▸ **TASK DESCRIPTION**
Please print the full listing exactly.

┌────────

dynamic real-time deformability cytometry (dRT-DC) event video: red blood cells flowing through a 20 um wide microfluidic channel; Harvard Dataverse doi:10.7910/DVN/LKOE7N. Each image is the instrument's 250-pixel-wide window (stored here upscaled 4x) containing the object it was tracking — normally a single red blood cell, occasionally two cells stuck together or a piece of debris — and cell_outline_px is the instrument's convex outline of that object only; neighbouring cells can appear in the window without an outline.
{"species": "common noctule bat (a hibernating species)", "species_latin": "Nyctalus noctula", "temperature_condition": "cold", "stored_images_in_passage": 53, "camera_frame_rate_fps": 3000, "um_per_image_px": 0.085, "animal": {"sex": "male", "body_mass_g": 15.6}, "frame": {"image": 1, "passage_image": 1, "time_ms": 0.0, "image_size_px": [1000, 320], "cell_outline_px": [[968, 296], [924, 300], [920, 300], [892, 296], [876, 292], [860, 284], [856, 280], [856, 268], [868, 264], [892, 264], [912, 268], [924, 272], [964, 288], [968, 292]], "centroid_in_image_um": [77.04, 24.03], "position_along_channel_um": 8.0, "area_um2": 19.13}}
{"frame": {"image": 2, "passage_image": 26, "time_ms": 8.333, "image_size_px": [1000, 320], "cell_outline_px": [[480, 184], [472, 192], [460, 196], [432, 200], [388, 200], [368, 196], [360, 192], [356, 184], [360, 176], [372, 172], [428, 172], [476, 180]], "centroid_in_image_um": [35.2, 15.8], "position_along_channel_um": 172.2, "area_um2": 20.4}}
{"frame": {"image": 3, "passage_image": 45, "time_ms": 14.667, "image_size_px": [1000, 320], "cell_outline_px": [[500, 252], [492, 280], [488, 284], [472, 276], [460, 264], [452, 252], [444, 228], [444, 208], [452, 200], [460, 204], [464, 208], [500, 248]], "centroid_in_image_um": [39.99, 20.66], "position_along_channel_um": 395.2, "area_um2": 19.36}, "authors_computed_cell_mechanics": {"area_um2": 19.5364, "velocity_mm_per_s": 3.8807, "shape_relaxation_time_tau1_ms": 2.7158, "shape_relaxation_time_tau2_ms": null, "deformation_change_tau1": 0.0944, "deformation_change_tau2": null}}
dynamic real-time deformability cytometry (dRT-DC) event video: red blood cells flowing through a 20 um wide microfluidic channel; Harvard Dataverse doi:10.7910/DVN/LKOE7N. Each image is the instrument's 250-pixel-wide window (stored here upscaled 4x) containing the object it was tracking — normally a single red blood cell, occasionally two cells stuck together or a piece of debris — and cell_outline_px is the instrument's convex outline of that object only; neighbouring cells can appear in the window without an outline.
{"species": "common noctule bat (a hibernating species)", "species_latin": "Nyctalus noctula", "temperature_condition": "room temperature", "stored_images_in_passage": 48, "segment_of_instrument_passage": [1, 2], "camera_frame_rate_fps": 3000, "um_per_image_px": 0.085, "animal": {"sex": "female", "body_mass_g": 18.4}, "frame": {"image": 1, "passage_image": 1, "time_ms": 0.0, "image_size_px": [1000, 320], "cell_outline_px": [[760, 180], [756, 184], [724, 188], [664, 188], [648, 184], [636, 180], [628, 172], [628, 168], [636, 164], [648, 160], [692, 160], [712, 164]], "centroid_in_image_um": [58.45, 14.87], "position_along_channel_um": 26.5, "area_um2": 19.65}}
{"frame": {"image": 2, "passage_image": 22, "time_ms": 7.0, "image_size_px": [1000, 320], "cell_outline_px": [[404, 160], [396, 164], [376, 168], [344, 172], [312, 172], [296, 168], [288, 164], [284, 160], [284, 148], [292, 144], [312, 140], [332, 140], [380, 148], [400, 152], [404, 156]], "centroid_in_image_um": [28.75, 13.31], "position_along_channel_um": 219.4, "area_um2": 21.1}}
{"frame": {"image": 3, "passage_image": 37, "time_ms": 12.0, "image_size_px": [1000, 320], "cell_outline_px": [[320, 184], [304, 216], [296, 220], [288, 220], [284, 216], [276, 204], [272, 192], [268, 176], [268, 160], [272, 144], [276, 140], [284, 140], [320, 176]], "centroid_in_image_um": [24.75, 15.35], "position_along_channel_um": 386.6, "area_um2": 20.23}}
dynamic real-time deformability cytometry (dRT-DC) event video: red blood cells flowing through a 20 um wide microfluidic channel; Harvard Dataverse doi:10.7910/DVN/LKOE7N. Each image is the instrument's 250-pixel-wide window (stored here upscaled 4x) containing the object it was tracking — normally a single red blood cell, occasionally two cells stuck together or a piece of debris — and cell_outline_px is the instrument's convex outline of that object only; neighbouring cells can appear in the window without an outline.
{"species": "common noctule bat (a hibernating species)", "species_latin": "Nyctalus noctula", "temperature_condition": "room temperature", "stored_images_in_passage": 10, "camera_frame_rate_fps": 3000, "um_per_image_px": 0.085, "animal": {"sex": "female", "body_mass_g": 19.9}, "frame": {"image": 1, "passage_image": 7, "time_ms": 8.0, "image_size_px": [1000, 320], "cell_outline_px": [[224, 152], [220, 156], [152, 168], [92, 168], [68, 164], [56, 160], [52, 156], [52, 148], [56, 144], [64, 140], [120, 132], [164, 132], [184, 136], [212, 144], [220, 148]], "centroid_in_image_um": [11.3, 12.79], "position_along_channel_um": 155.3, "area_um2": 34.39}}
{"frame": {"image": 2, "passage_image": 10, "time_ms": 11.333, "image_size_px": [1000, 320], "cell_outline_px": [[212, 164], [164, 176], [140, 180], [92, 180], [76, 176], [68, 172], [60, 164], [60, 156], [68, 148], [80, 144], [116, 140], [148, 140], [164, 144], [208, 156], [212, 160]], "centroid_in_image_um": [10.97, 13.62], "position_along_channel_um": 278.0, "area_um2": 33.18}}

└────────

▸ **THE ANSWER**
dynamic real-time deformability cytometry (dRT-DC) event video: red blood cells flowing through a 20 um wide microfluidic channel; Harvard Dataverse doi:10.7910/DVN/LKOE7N. Each image is the instrument's 250-pixel-wide window (stored here upscaled 4x) containing the object it was tracking — normally a single red blood cell, occasionally two cells stuck together or a piece of debris — and cell_outline_px is the instrument's convex outline of that object only; neighbouring cells can appear in the window without an outline.
{"species": "common noctule bat (a hibernating species)", "species_latin": "Nyctalus noctula", "temperature_condition": "cold", "stored_images_in_passage": 53, "camera_frame_rate_fps": 3000, "um_per_image_px": 0.085, "animal": {"sex": "male", "body_mass_g": 15.6}, "frame": {"image": 1, "passage_image": 1, "time_ms": 0.0, "image_size_px": [1000, 320], "cell_outline_px": [[968, 296], [924, 300], [920, 300], [892, 296], [876, 292], [860, 284], [856, 280], [856, 268], [868, 264], [892, 264], [912, 268], [924, 272], [964, 288], [968, 292]], "centroid_in_image_um": [77.04, 24.03], "position_along_channel_um": 8.0, "area_um2": 19.13}}
{"frame": {"image": 2, "passage_image": 26, "time_ms": 8.333, "image_size_px": [1000, 320], "cell_outline_px": [[480, 184], [472, 192], [460, 196], [432, 200], [388, 200], [368, 196], [360, 192], [356, 184], [360, 176], [372, 172], [428, 172], [476, 180]], "centroid_in_image_um": [35.2, 15.8], "position_along_channel_um": 172.2, "area_um2": 20.4}}
{"frame": {"image": 3, "passage_image": 45, "time_ms": 14.667, "image_size_px": [1000, 320], "cell_outline_px": [[500, 252], [492, 280], [488, 284], [472, 276], [460, 264], [452, 252], [444, 228], [444, 208], [452, 200], [460, 204], [464, 208], [500, 248]], "centroid_in_image_um": [39.99, 20.66], "position_along_channel_um": 395.2, "area_um2": 19.36}, "authors_computed_cell_mechanics": {"area_um2": 19.5364, "velocity_mm_per_s": 3.8807, "shape_relaxation_time_tau1_ms": 2.7158, "shape_relaxation_time_tau2_ms": null, "deformation_change_tau1": 0.0944, "deformation_change_tau2": null}}
dynamic real-time deformability cytometry (dRT-DC) event video: red blood cells flowing through a 20 um wide microfluidic channel; Harvard Dataverse doi:10.7910/DVN/LKOE7N. Each image is the instrument's 250-pixel-wide window (stored here upscaled 4x) containing the object it was tracking — normally a single red blood cell, occasionally two cells stuck together or a piece of debris — and cell_outline_px is the instrument's convex outline of that object only; neighbouring cells can appear in the window without an outline.
{"species": "common noctule bat (a hibernating species)", "species_latin": "Nyctalus noctula", "temperature_condition": "room temperature", "stored_images_in_passage": 48, "segment_of_instrument_passage": [1, 2], "camera_frame_rate_fps": 3000, "um_per_image_px": 0.085, "animal": {"sex": "female", "body_mass_g": 18.4}, "frame": {"image": 1, "passage_image": 1, "time_ms": 0.0, "image_size_px": [1000, 320], "cell_outline_px": [[760, 180], [756, 184], [724, 188], [664, 188], [648, 184], [636, 180], [628, 172], [628, 168], [636, 164], [648, 160], [692, 160], [712, 164]], "centroid_in_image_um": [58.45, 14.87], "position_along_channel_um": 26.5, "area_um2": 19.65}}
{"frame": {"image": 2, "passage_image": 22, "time_ms": 7.0, "image_size_px": [1000, 320], "cell_outline_px": [[404, 160], [396, 164], [376, 168], [344, 172], [312, 172], [296, 168], [288, 164], [284, 160], [284, 148], [292, 144], [312, 140], [332, 140], [380, 148], [400, 152], [404, 156]], "centroid_in_image_um": [28.75, 13.31], "position_along_channel_um": 219.4, "area_um2": 21.1}}
{"frame": {"image": 3, "passage_image": 37, "time_ms": 12.0, "image_size_px": [1000, 320], "cell_outline_px": [[320, 184], [304, 216], [296, 220], [288, 220], [284, 216], [276, 204], [272, 192], [268, 176], [268, 160], [272, 144], [276, 140], [284, 140], [320, 176]], "centroid_in_image_um": [24.75, 15.35], "position_along_channel_um": 386.6, "area_um2": 20.23}}
dynamic real-time deformability cytometry (dRT-DC) event video: red blood cells flowing through a 20 um wide microfluidic channel; Harvard Dataverse doi:10.7910/DVN/LKOE7N. Each image is the instrument's 250-pixel-wide window (stored here upscaled 4x) containing the object it was tracking — normally a single red blood cell, occasionally two cells stuck together or a piece of debris — and cell_outline_px is the instrument's convex outline of that object only; neighbouring cells can appear in the window without an outline.
{"species": "common noctule bat (a hibernating species)", "species_latin": "Nyctalus noctula", "temperature_condition": "room temperature", "stored_images_in_passage": 10, "camera_frame_rate_fps": 3000, "um_per_image_px": 0.085, "animal": {"sex": "female", "body_mass_g": 19.9}, "frame": {"image": 1, "passage_image": 7, "time_ms": 8.0, "image_size_px": [1000, 320], "cell_outline_px": [[224, 152], [220, 156], [152, 168], [92, 168], [68, 164], [56, 160], [52, 156], [52, 148], [56, 144], [64, 140], [120, 132], [164, 132], [184, 136], [212, 144], [220, 148]], "centroid_in_image_um": [11.3, 12.79], "position_along_channel_um": 155.3, "area_um2": 34.39}}
{"frame": {"image": 2, "passage_image": 10, "time_ms": 11.333, "image_size_px": [1000, 320], "cell_outline_px": [[212, 164], [164, 176], [140, 180], [92, 180], [76, 176], [68, 172], [60, 164], [60, 156], [68, 148], [80, 144], [116, 140], [148, 140], [164, 144], [208, 156], [212, 160]], "centroid_in_image_um": [10.97, 13.62], "position_along_channel_um": 278.0, "area_um2": 33.18}}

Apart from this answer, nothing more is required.